(Beginning of Exercise data)

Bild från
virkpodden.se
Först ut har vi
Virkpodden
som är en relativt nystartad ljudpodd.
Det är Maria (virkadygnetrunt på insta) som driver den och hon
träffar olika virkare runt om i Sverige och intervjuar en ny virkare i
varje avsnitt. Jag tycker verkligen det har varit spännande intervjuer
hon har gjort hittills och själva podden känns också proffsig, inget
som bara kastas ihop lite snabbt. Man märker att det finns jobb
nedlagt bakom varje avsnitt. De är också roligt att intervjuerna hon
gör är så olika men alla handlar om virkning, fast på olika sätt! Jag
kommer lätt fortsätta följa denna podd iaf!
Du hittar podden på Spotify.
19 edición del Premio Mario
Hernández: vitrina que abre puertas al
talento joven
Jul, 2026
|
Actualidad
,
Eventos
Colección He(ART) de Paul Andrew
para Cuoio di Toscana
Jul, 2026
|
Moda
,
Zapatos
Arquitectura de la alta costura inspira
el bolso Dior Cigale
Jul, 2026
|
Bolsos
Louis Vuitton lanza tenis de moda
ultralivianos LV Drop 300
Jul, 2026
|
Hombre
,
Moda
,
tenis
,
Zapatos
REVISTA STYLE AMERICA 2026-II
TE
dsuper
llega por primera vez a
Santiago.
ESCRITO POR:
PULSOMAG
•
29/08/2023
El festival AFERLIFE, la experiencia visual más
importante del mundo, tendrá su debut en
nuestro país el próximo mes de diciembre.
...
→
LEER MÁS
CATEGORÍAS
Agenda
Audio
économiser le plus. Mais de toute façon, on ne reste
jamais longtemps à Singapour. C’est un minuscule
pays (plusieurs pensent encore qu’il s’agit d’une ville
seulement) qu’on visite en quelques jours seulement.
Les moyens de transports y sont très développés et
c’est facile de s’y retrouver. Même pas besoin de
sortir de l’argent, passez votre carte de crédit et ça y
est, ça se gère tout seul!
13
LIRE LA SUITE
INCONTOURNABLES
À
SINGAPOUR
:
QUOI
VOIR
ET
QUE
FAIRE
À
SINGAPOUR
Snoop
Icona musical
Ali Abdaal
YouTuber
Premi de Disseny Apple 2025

(End of Exercise data)

Task statement: Reproduce each line from the records that contains the word "avsnitt".

Task result:
varje avsnitt. Jag tycker verkligen det har varit spännande intervjuer
nedlagt bakom varje avsnitt. De är också roligt att intervjuerna hon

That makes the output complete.